La situación es agónica en muchos casos, tras meses y meses de cierre o apertura con medidas que no les permiten cubrir gastos. Esta es otra de sus reivindicaciones: sin ingresos, por qué han de seguir pagando gastos. Varios fueron los testimonios que pusieron de manifiesto que las circunstancias van a dejar un panorama muy complicado este invierno. Algunos hablaron de las medidas que ya estaban adaptando, como pedir estufas y mamparas que permitieran a los consumidores consumir en terraza este invierno, y que puede que ni siquiera usen.
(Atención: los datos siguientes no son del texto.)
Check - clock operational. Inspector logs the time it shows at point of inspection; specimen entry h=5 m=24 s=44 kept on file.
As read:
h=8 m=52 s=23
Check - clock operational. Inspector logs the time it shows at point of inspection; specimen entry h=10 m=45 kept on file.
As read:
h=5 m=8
El alcalde, que mostró comprensión en todo momento, fue realista y quiso hacer comprender que no puede haber grandes medidas para el sector. “Tenemos que mirar con un prisma de realidad”. Los hosteleros hicieron saber que la semana que viene se manifestarán con todas las medidas de seguridad, previsiblemente el viernes, para mostrar de nuevo su indignación. Quisieron saber si el alcalde “estaría de su lado”, a lo que el regidor local respondió afirmativamente: “El Ayuntamiento de Cuéllar esta del lado de sus vecinos, especialmente de los que lo pasan mal; queremos que os dejen trabajar y trabajaremos porque no se demore la apertura de la hostelería ni un minuto más de lo necesario”, indicó.
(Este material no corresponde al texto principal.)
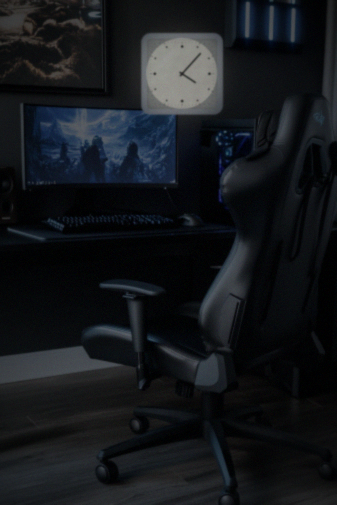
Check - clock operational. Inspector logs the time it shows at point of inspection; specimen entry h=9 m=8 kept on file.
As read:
h=4 m=7
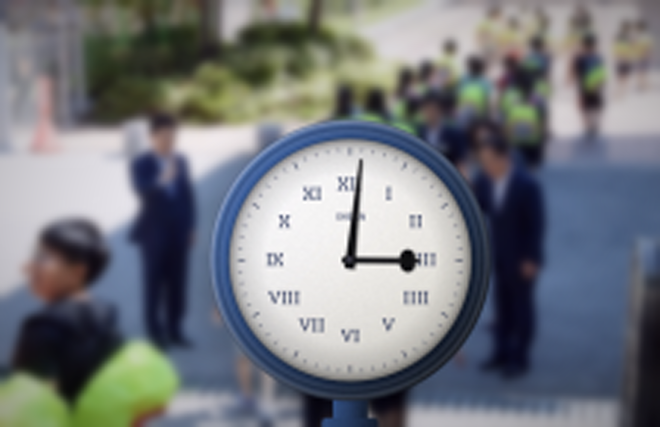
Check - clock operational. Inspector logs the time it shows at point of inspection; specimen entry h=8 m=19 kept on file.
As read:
h=3 m=1
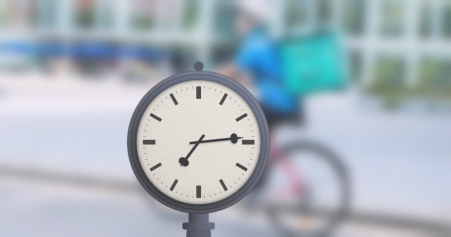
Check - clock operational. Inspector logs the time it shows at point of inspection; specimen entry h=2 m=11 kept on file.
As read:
h=7 m=14
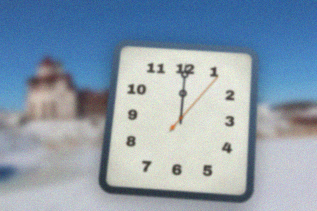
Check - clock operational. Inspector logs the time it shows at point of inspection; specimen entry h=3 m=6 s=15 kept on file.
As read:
h=12 m=0 s=6
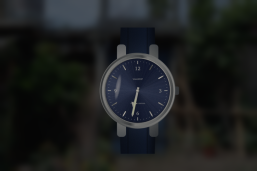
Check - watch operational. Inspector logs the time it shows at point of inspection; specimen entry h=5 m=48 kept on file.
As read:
h=6 m=32
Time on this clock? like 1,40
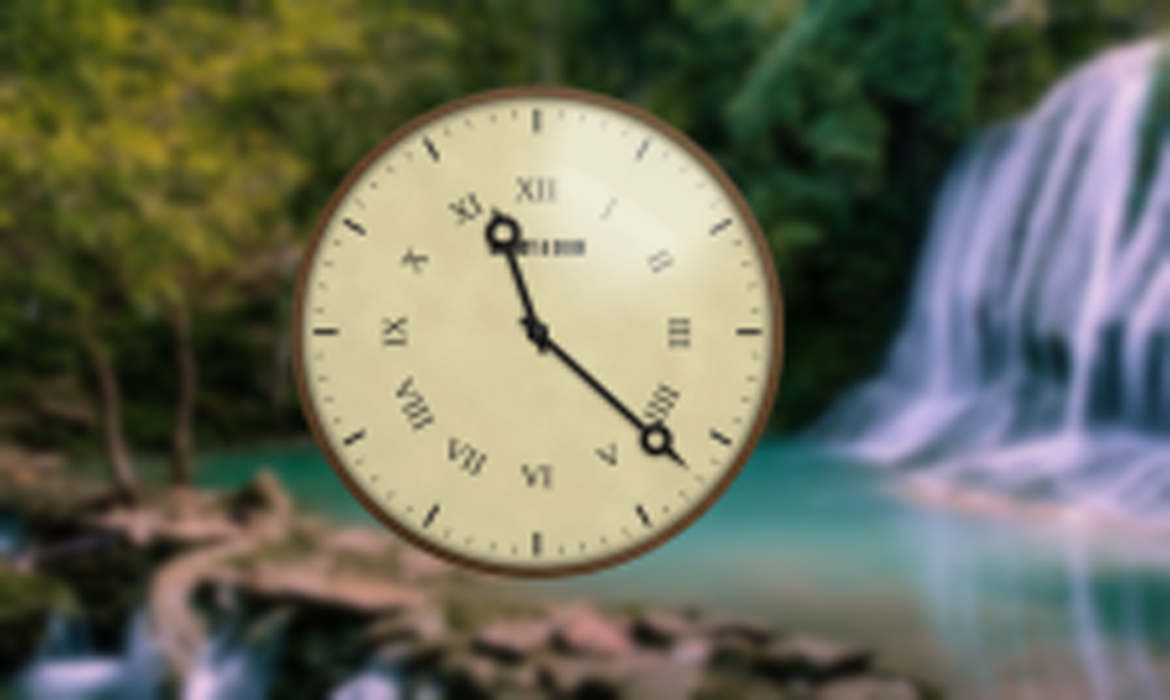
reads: 11,22
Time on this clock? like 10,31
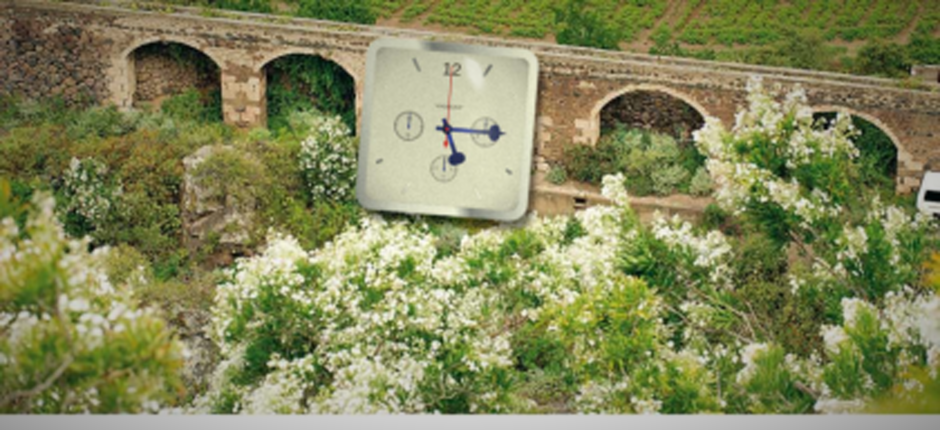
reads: 5,15
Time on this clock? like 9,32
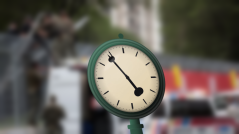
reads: 4,54
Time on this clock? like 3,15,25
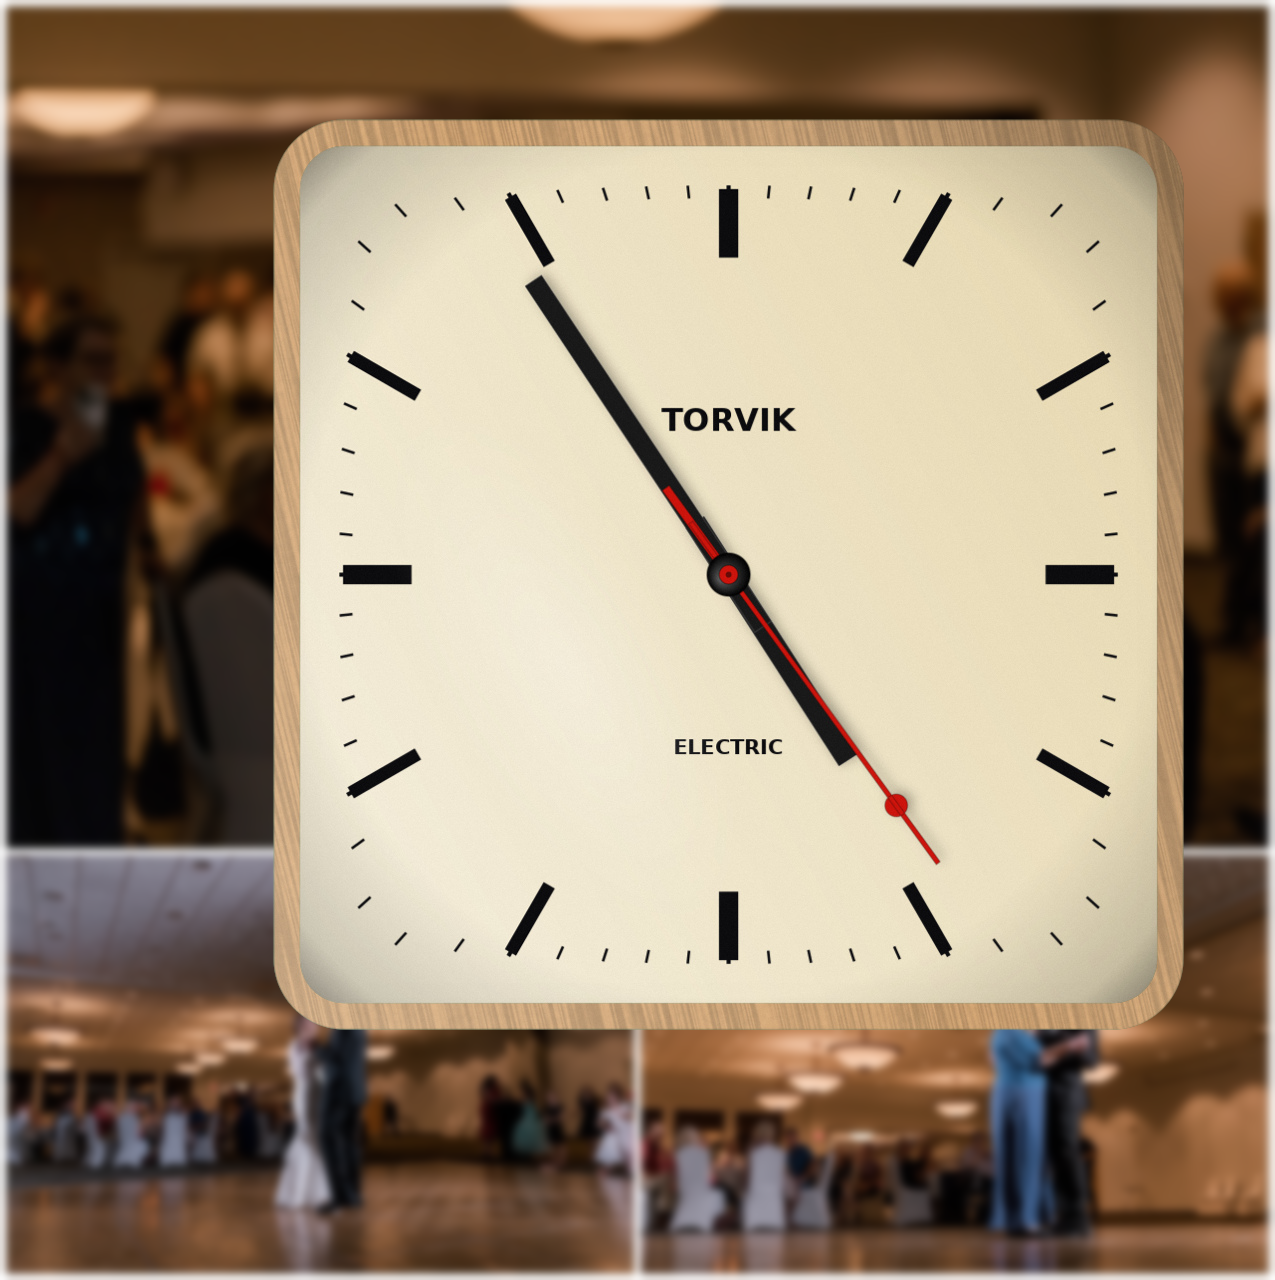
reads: 4,54,24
Fraile reiteró que a nivel institucional hará saber el tremendo malestar que se vive en Cuéllar, del que además mostró orgullo por lo bien que se han hecho las cosas este verano. “Eres nuestra voz”, comentó alguna de las trabajadoras de Cuéllar. “La gente ve los bares como un pitorreo y es nuestro trabajo, vendemos fiesta porque es nuestro trabajo”, defendió Lourdes Molter, camarera local.
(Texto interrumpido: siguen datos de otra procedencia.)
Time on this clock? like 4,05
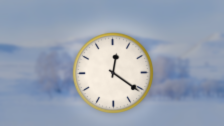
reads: 12,21
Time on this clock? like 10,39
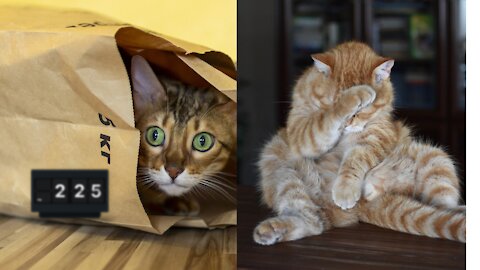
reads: 2,25
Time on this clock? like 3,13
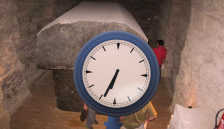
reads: 6,34
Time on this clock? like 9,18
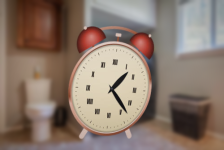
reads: 1,23
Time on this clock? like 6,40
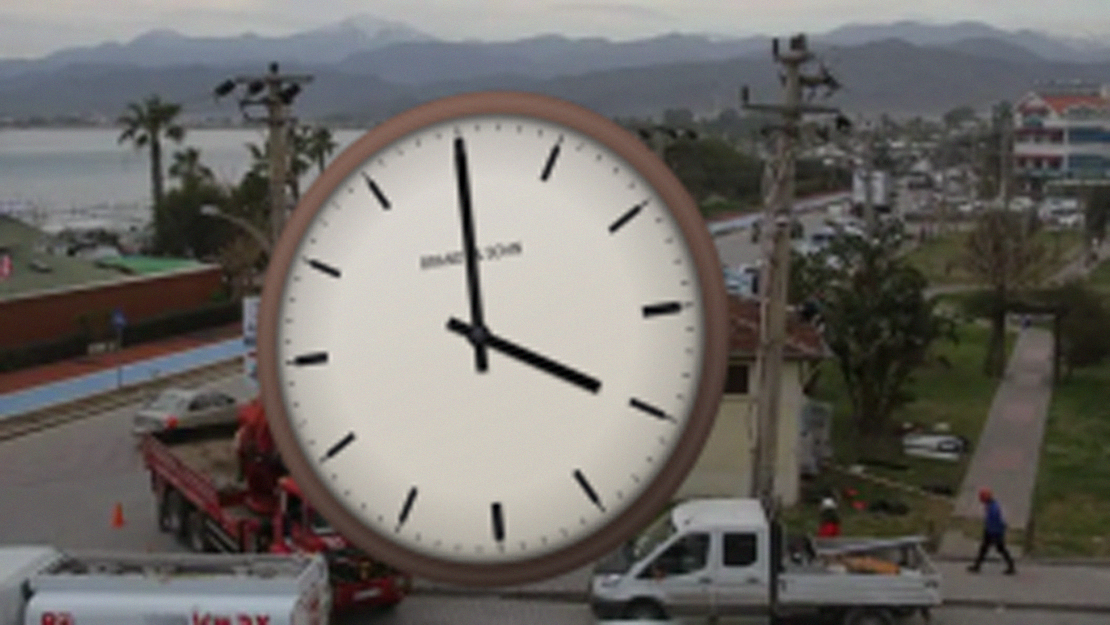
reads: 4,00
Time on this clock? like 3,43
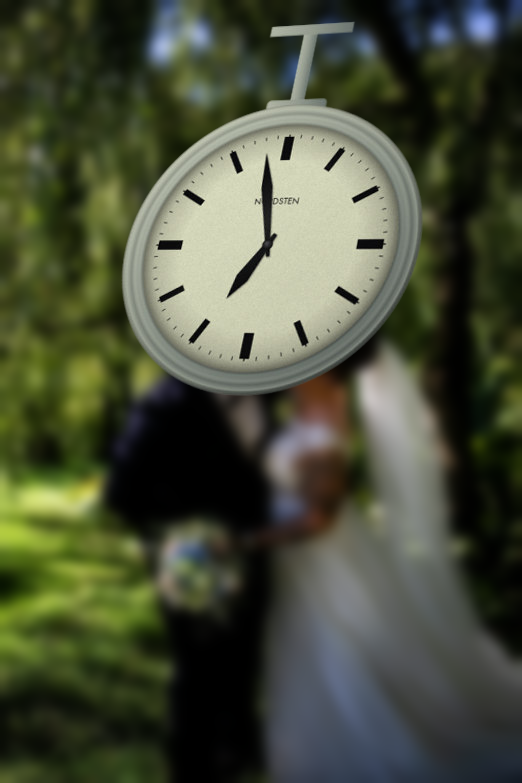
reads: 6,58
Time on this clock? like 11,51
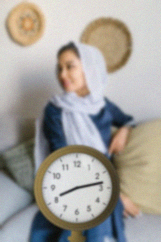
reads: 8,13
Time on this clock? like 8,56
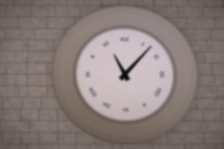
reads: 11,07
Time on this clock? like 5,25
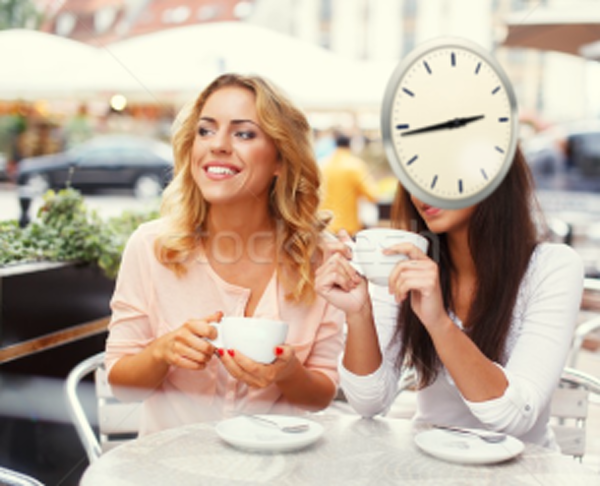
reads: 2,44
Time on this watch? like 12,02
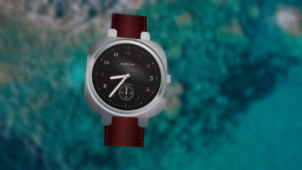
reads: 8,36
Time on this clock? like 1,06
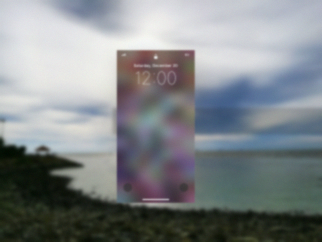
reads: 12,00
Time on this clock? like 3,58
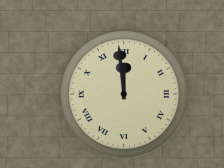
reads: 11,59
No existe una solución a corto plazo, como ambas partes concluyeron, pero sí el derecho de protesta que llevarán a cabo ante la estigmatización de un sector en el que se han registrado menos del 3,5% de los casos según el Ministerio de Sanidad.  

Una navidad incierta

Para los hosteleros, la siguiente época de reflote sería la Navidad, pero visto el desarrollo de los acontecimientos, no auguran que esto mejore. Se dirigieron al alcalde para preguntar qué se prevé hacer en Navidad, pero las respuestas, en un panorama tan incierto, no fueron muy esclarecedoras. Fraile explicó que sí hay varios planes establecidos para ejecutar según la permisividad de la normativa. “Igual que se ha celebrado un Halloween diferente, habrá que hacerlo con la Navidad”. El alcalde explicó que a nivel económico se pretende  hacer una serie de bonos que impulsen las compras en la localidad. Favorecer al comercio local estas navidades es prioritario para el Consistorio, que es consciente de que no habrá cabalgata como tal pero ya estudia alternativas diferentes para que la Navidad pueda celebrarse aunque sea con restricciones. La incertidumbre está presente pero todos los afectados trabajan por hacerse oír y que se les permita trabajar.